• **What to work on**
The data must be given again exactly as written, with all images omitted.

⁂

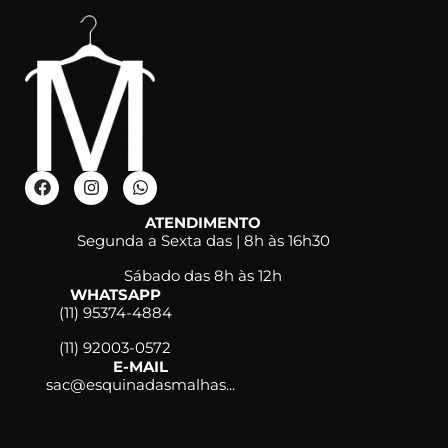
ATENDIMENTO
Segunda a Sexta das | 8h às 16h30
Sábado das 8h às 12h
WHATSAPP
(11) 95374-4884
(11) 92003-0572
E-MAIL
sac@esquinadasmalhas...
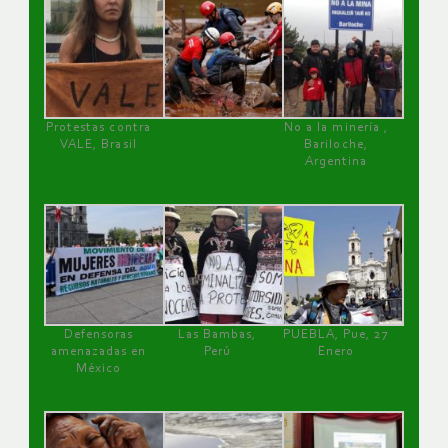
Protestas contra
No a la minería ,
VALE, Brasil
Bariloche,
Argentina
Defensoras
Las Bambas,
PUEBLA, Pue, 27
amenazadas en
Perú
Enero
México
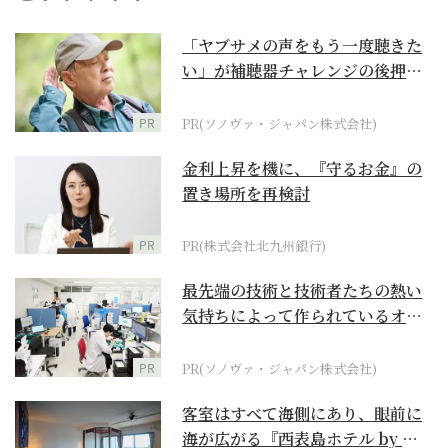
「ヤブサメの声をもう一度聴きた
い」が補聴器チャレンジの後押し
に
PR
PR(ソノヴァ・ジャパン株式会社)
金利上昇を機に、『守るお金』の
置き場所を再検討
PR
PR(株式会社北九州銀行)
最先端の技術と技術者たちの熱い
気持ちによって作られているオー
ダーメイド補聴器
PR
PR(ソノヴァ・ジャパン株式会社)
客室はすべて海側にあり、眼前に
海が広がる『西表島ホテル by 星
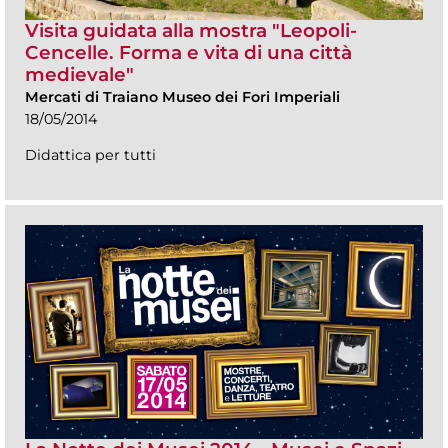
Visita guidata alla mostra "Leopoli-
Cencelle. Forma e vita di una città
medievale"
Mercati di Traiano Museo dei Fori Imperiali
18/05/2014
Didattica per tutti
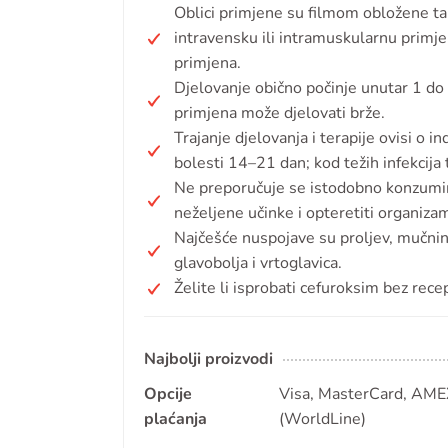
Oblici primjene su filmom obložene tab
intravensku ili intramuskularnu primj
primjena.
Djelovanje obično počinje unutar 1 do
primjena može djelovati brže.
Trajanje djelovanja i terapije ovisi o 
bolesti 14–21 dan; kod težih infekcija 
Ne preporučuje se istodobno konzumira
neželjene učinke i opteretiti organiza
Najčešće nuspojave su proljev, mučnina,
glavobolja i vrtoglavica.
Želite li isprobati cefuroksim bez rece
Najbolji proizvodi
Opcije
Visa, MasterCard, AMEX
plaćanja
(WorldLine)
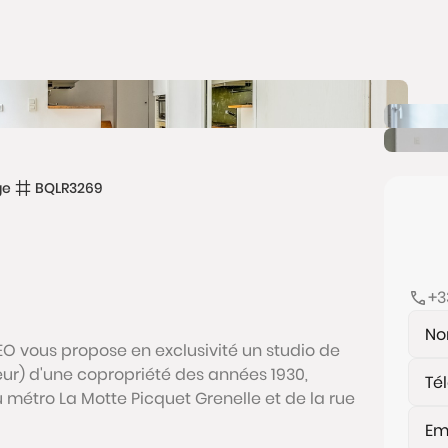
ge
BQLR3269
+3
EO vous propose en exclusivité un studio de
ur) d'une copropriété des années 1930,
métro La Motte Picquet Grenelle et de la rue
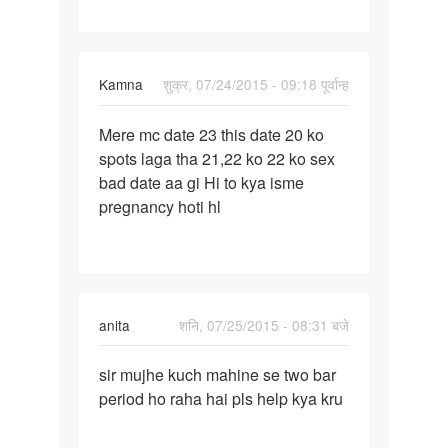
hota
hai
aur
Kamna
शुक्र, 07/24/2015 - 09:18 पूर्वान्ह
पर्मालिंक
Mere mc date 23 this date 20 ko
Mere
spots laga tha 21,22 ko 22 ko sex
mc
bad date aa gi Hi to kya isme
date
pregnancy hoti hl
23
this
date
20
anita
शनि, 07/25/2015 - 08:31 बजे
पर्मालिंक
sir mujhe kuch mahine se two bar
sir
period ho raha hai pls help kya kru
mujhe
kuch
mahine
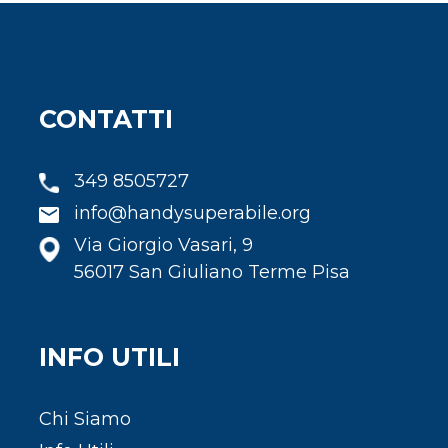
CONTATTI
349 8505727
info@handysuperabile.org
Via Giorgio Vasari, 9
56017 San Giuliano Terme Pisa
INFO UTILI
Chi Siamo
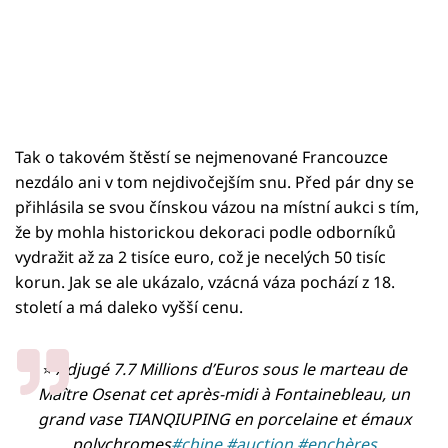
Tak o takovém štěstí se nejmenované Francouzce
nezdálo ani v tom nejdivočejším snu. Před pár dny se
přihlásila se svou čínskou vázou na místní aukci s tím,
že by mohla historickou dekoraci podle odborníků
vydražit až za 2 tisíce euro, což je necelých 50 tisíc
korun. Jak se ale ukázalo, vzácná váza pochází z 18.
století a má daleko vyšší cenu.
⭐️ Adjugé 7.7 Millions d’Euros sous le marteau de
Maître Osenat cet après-midi à Fontainebleau, un
grand vase TIANQIUPING en porcelaine et émaux
polychromes
#chine
#auction
#enchères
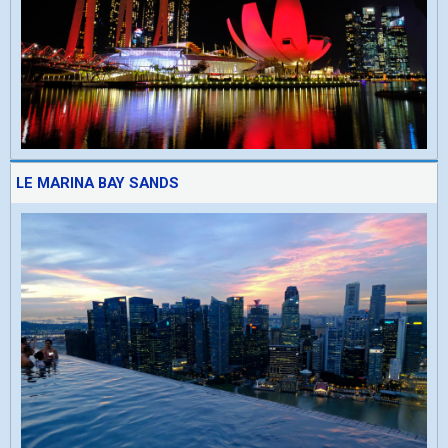
LE MARINA BAY SANDS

⁂

• **Result of this exercise**
ATENDIMENTO
Segunda a Sexta das | 8h às 16h30
Sábado das 8h às 12h
WHATSAPP
(11) 95374-4884
(11) 92003-0572
E-MAIL
sac@esquinadasmalhas...
Protestas contra
No a la minería ,
VALE, Brasil
Bariloche,
Argentina
Defensoras
Las Bambas,
PUEBLA, Pue, 27
amenazadas en
Perú
Enero
México
「ヤブサメの声をもう一度聴きた
い」が補聴器チャレンジの後押し
に
PR
PR(ソノヴァ・ジャパン株式会社)
金利上昇を機に、『守るお金』の
置き場所を再検討
PR
PR(株式会社北九州銀行)
最先端の技術と技術者たちの熱い
気持ちによって作られているオー
ダーメイド補聴器
PR
PR(ソノヴァ・ジャパン株式会社)
客室はすべて海側にあり、眼前に
海が広がる『西表島ホテル by 星
Visita guidata alla mostra "Leopoli-
Cencelle. Forma e vita di una città
medievale"
Mercati di Traiano Museo dei Fori Imperiali
18/05/2014
Didattica per tutti
Oblici primjene su filmom obložene tab
intravensku ili intramuskularnu primj
primjena.
Djelovanje obično počinje unutar 1 do
primjena može djelovati brže.
Trajanje djelovanja i terapije ovisi o 
bolesti 14–21 dan; kod težih infekcija 
Ne preporučuje se istodobno konzumira
neželjene učinke i opteretiti organiza
Najčešće nuspojave su proljev, mučnina,
glavobolja i vrtoglavica.
Želite li isprobati cefuroksim bez rece
Najbolji proizvodi
Opcije
Visa, MasterCard, AMEX
plaćanja
(WorldLine)
ge
BQLR3269
+3
EO vous propose en exclusivité un studio de
ur) d'une copropriété des années 1930,
métro La Motte Picquet Grenelle et de la rue
hota
hai
aur
Kamna
शुक्र, 07/24/2015 - 09:18 पूर्वान्ह
पर्मालिंक
Mere mc date 23 this date 20 ko
Mere
spots laga tha 21,22 ko 22 ko sex
mc
bad date aa gi Hi to kya isme
date
pregnancy hoti hl
23
this
date
20
anita
शनि, 07/25/2015 - 08:31 बजे
पर्मालिंक
sir mujhe kuch mahine se two bar
sir
period ho raha hai pls help kya kru
mujhe
kuch
mahine
CONTATTI
349 8505727
info@handysuperabile.org
Via Giorgio Vasari, 9
56017 San Giuliano Terme Pisa
INFO UTILI
Chi Siamo
Tak o takovém štěstí se nejmenované Francouzce
nezdálo ani v tom nejdivočejším snu. Před pár dny se
přihlásila se svou čínskou vázou na místní aukci s tím,
že by mohla historickou dekoraci podle odborníků
vydražit až za 2 tisíce euro, což je necelých 50 tisíc
korun. Jak se ale ukázalo, vzácná váza pochází z 18.
století a má daleko vyšší cenu.
⭐️ Adjugé 7.7 Millions d’Euros sous le marteau de
Maître Osenat cet après-midi à Fontainebleau, un
grand vase TIANQIUPING en porcelaine et émaux
polychromes
#chine
#auction
#enchères
LE MARINA BAY SANDS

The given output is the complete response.